If Michael Gove were really concerned about increasing opportunity and social mobility through education he wouldn’t be tinkering with GCSE’s or demanding that children learn to chant their times tables. He’d be working night and day to create a system of vocational education that was equal in quality and esteem to academic education and promoting the notion that education is a whole of life project not something that is over and done by the time you turn eighteen.

He isn’t interested in any of those things though; not one little bit. What he’s doing instead is making an extended pitch to the Tory grassroots that he is a potential future party leader and maybe even Prime Minister. His method of choice for doing so is to attack notions of ‘equality’ that make his audience foam at the mouth.

He and they are wrong, equality isn’t and never has been about treating everybody in the same way regardless of whether or not that it the right thing to do. It is about respecting the value and benefits brought by different abilities and experiences. When I need a drain unblocking I don’t call a philosopher; when I need my existential angst exploring I don’t send for the local carpenter, like all sensible people I want to see the right person doing the right job.

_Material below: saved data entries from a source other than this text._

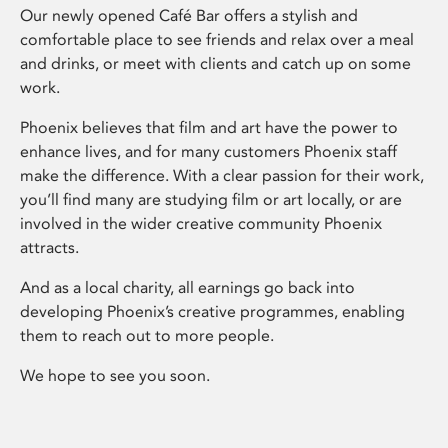
Our newly opened Café Bar offers a stylish and
comfortable place to see friends and relax over a meal
and drinks, or meet with clients and catch up on some
work.
Phoenix believes that film and art have the power to
enhance lives, and for many customers Phoenix staff
make the difference. With a clear passion for their work,
you’ll find many are studying film or art locally, or are
involved in the wider creative community Phoenix
attracts.
And as a local charity, all earnings go back into
developing Phoenix’s creative programmes, enabling
them to reach out to more people.
We hope to see you soon.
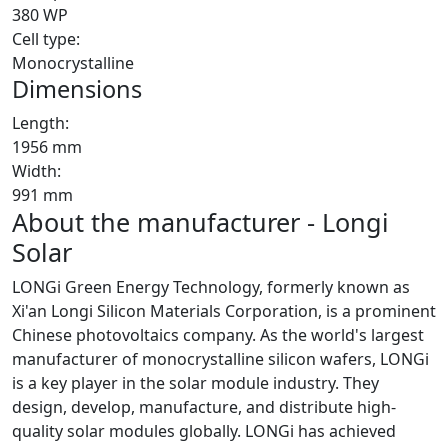
380 WP
Cell type:
Monocrystalline
Dimensions
Length:
1956 mm
Width:
991 mm
About the manufacturer - Longi
Solar
LONGi Green Energy Technology, formerly known as
Xi'an Longi Silicon Materials Corporation, is a prominent
Chinese photovoltaics company. As the world's largest
manufacturer of monocrystalline silicon wafers, LONGi
is a key player in the solar module industry. They
design, develop, manufacture, and distribute high-
quality solar modules globally. LONGi has achieved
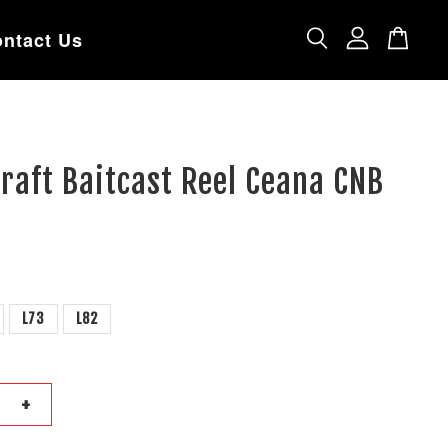
ntact Us
raft Baitcast Reel Ceana CNB
L73
L82
+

That’s probably why if you want to see real educational reform an ambitious politician like Michael Gove is very much the wrong person to call.

No laughing matter

The comedian Jimmy Carr was morally, if not legally, wrong to use a sneaky offshore fund to dodge paying his full tax bill and Prime Minister David Cameron was right to point that out.

To his credit Carr has held up his hands, admitted his mistake and shown a level of humility that is at odds with his stage persona. I do wonder though whether Citizen Dave might have made a rod for his own back by being so quick to pass comment.

Will he, you wonder, take a similarly censorious line over the tax affairs of his chums in the Chipping Norton set as he has over those of a comedian who would, probably, sooner saw off his own head than vote Conservative?

It is a question someone is bound to ask and he will probably be embarrassed by the answer.

A model but not a role model

It may be a sign of early onset fogeyism but until this week I had no idea who Kim Kardashian was.

Now thanks to an intervention by Dr Helen Wright, head teacher of an exclusive girl’s school in Wiltshire, I know that she is an icon of ‘meanness, scandal and boundary-less living’ and as such is the worst role model (ever) for young girls.

It would, of course, be so much better if young girls, and young boys too for that matter, chose more responsible role models. Perhaps a nice competent middle manager or even the head teacher of an exclusive girl’s school in Wiltshire, but that isn’t ever going to happen.

The reason young people look up to the likes of Kim Kardashian, Wayne Rooney et al is precisely because their parents and teachers get so hot under the collar over their doing so. If Dr Wright really wants to destroy La Kardashian’s power over her students by making her terminally uncool then she should embrace her and all her works.